Kim pledged to work toward the "complete denuclearisation of the Korean peninsula" during two meetings with Moon and his encounter with Trump, but follow-up negotiations on how to implement the vague commitments have since faltered.

Washington calls for concrete action, such as a full disclosure of North Korea's nuclear and missile facilities, before satisfying Pyongyang's key demands, including an official end to the war and the easing of international sanctions.

The war ended in an armistice, rather than a peace treaty, meaning US-led United Nations forces, including South Korea, are technically still at war with the North.

But there have been concerns in South Korea and the United States that ending the war would ultimately prompt China and Russia, if not North Korea, to demand that the United Nations Command (UNC), which overlaps with US forces in South Korea, be disbanded and leave.

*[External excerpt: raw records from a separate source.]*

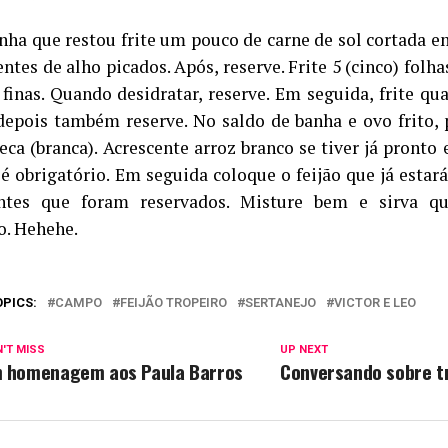
nha que restou frite um pouco de carne de sol cortada 
ntes de alho picados. Após, reserve. Frite 5 (cinco) folh
 finas. Quando desidratar, reserve. Em seguida, frite qu
depois também reserve. No saldo de banha e ovo frito,
eca (branca). Acrescente arroz branco se tiver já pronto 
é obrigatório. Em seguida coloque o feijão que já estará
entes que foram reservados. Misture bem e sirva q
o. Hehehe.
OPICS:
CAMPO
FEIJÃO TROPEIRO
SERTANEJO
VICTOR E LEO
'T MISS
UP NEXT
 homenagem aos Paula Barros
Conversando sobre t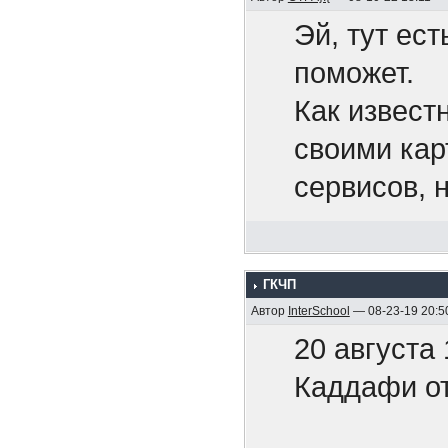
Эй, тут ест
Беспил
поможет.
нефтех
Как извест
своими кар
Путин 
сервисов, 
рода конте
Это тол
Pixiv Fanb
ууууу..
ГКЧП
хочется.
Автор
InterSchool
— 08-23-19 20:5
Нет ни
20 августа
Может, кто
ответи
Каддафи от
друзей поп
Угрозы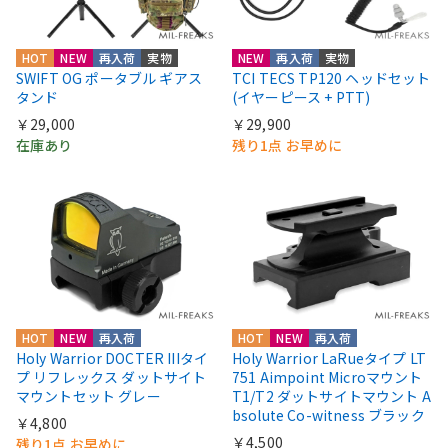
HOT
NEW
再入荷
実物
NEW
再入荷
実物
SWIFT OG ポータブル ギアス
TCI TECS TP120 ヘッドセット
タンド
(イヤーピース + PTT)
￥29,000
￥29,900
在庫あり
残り1点 お早めに
HOT
NEW
再入荷
HOT
NEW
再入荷
Holy Warrior DOCTER IIIタイ
Holy Warrior LaRueタイプ LT
プ リフレックス ダットサイト
751 Aimpoint Microマウント
マウントセット グレー
T1/T2 ダットサイトマウント A
bsolute Co-witness ブラック
￥4,800
￥4,500
残り1点 お早めに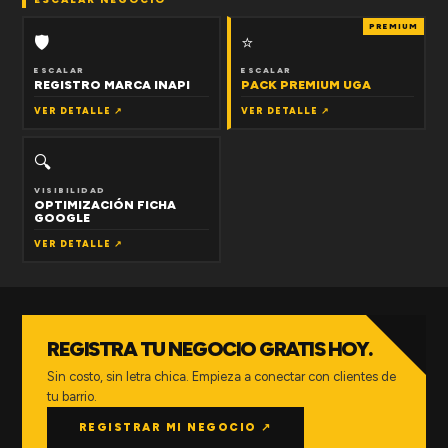
PREMIUM
🛡
⭐
ESCALAR
ESCALAR
REGISTRO MARCA INAPI
PACK PREMIUM UGA
VER DETALLE ↗
VER DETALLE ↗
🔍
VISIBILIDAD
OPTIMIZACIÓN FICHA
GOOGLE
VER DETALLE ↗
REGISTRA TU NEGOCIO GRATIS HOY.
Sin costo, sin letra chica. Empieza a conectar con clientes de
tu barrio.
REGISTRAR MI NEGOCIO ↗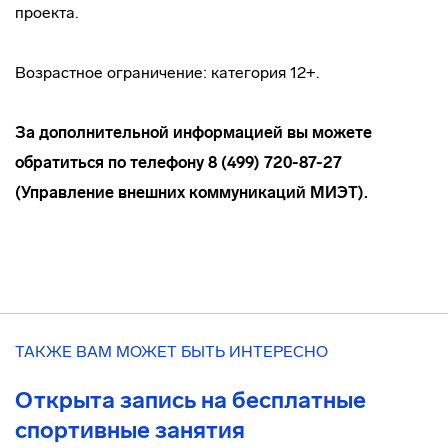
проекта.
Возрастное ограничение: категория 12+.
За дополнительной информацией вы можете
обратиться по телефону 8 (499) 720-87-27
(Управление внешних коммуникаций МИЭТ).
ТАКЖЕ ВАМ МОЖЕТ БЫТЬ ИНТЕРЕСНО
Открыта запись на бесплатные
спортивные занятия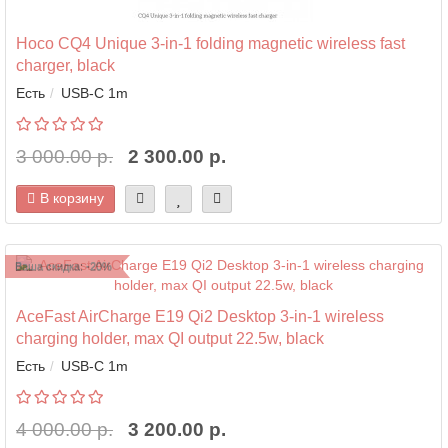
Hoco CQ4 Unique 3-in-1 folding magnetic wireless fast
charger, black
Есть
USB-C 1m
3 000.00 р.
2 300.00 р.
В корзину
Ваша скидка: -20%
AceFast AirCharge E19 Qi2 Desktop 3-in-1 wireless
charging holder, max QI output 22.5w, black
Есть
USB-C 1m
4 000.00 р.
3 200.00 р.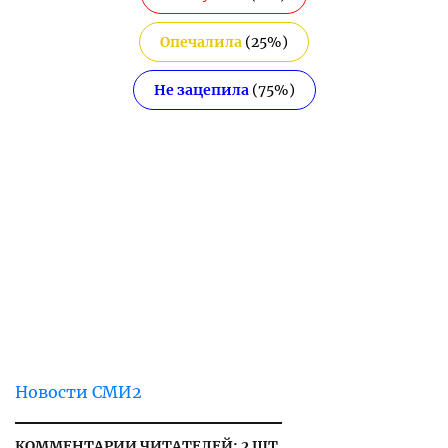
Опечалила
(
25
%)
Не зацепила
(
75
%)
Новости СМИ2
КОММЕНТАРИИ ЧИТАТЕЛЕЙ: 2 ШТ.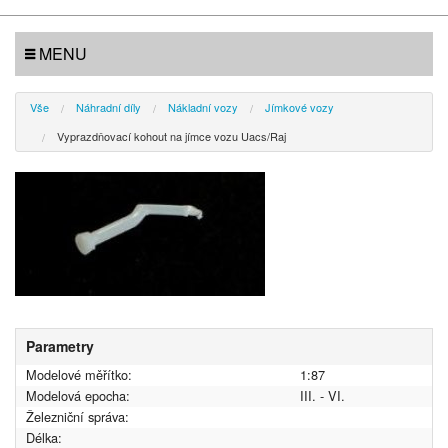
MENU
Vše
Náhradní díly
Nákladní vozy
Jímkové vozy
Vyprazdňovací kohout na jímce vozu Uacs/Raj
Parametry
Modelové měřítko:
1:87
Modelová epocha:
III. - VI.
Železniční správa:
Délka: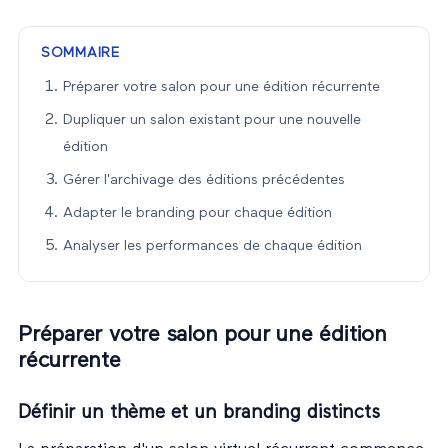
SOMMAIRE
Préparer votre salon pour une édition récurrente
Dupliquer un salon existant pour une nouvelle
édition
Gérer l'archivage des éditions précédentes
Adapter le branding pour chaque édition
Analyser les performances de chaque édition
Préparer votre salon pour une édition
récurrente
Définir un thème et un branding distincts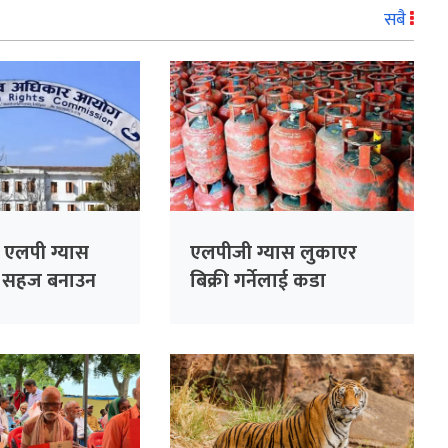
सबै
 एलपी ग्यास
एलपीजी ग्यास लुकाएर
ई सहज बनाउन
बिक्री गर्नेलाई कडा
कारबाही गर्ने विभागको
चेतावनी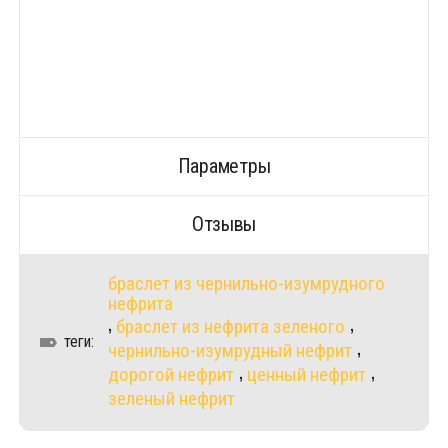
Параметры
Отзывы
браслет из чернильно-изумрудного
нефрита
браслет из нефрита зеленого
,
,
теги:
чернильно-изумрудный нефрит
,
дорогой нефрит
ценный нефрит
,
,
зеленый нефрит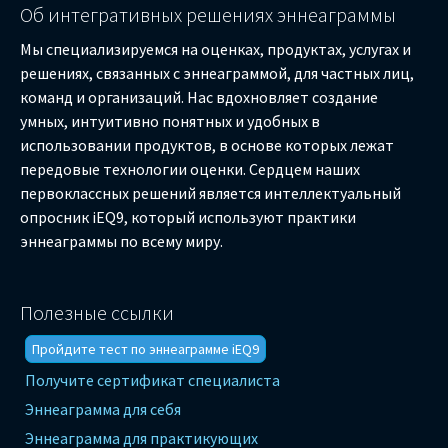
Об интегративных решениях эннеаграммы
Мы специализируемся на оценках, продуктах, услугах и
решениях, связанных с эннеаграммой, для частных лиц,
команд и организаций. Нас вдохновляет создание
умных, интуитивно понятных и удобных в
использовании продуктов, в основе которых лежат
передовые технологии оценки. Сердцем наших
первоклассных решений является интеллектуальный
опросник iEQ9, который используют практики
эннеаграммы по всему миру.
Полезные ссылки
Пройдите тест по эннеаграмме iEQ9
Получите сертификат специалиста
Эннеаграмма для себя
Эннеаграмма для практикующих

Seoul aims to jointly announce with the United States an end to the war within this year, a measure Moon said he would discuss with Trump when they meet next week at the United Nations General Assembly in New York.

An end-of-war declaration would not affect the presence of US troops and the UNC in the South, Moon said, adding that Kim shared his view.

"It would be a political declaration that would mark a starting point for peace negotiations," Moon said.

"A peace treaty would be sealed, as well as normalisation of North Korea-US relations, after the North achieves complete denuclearisation."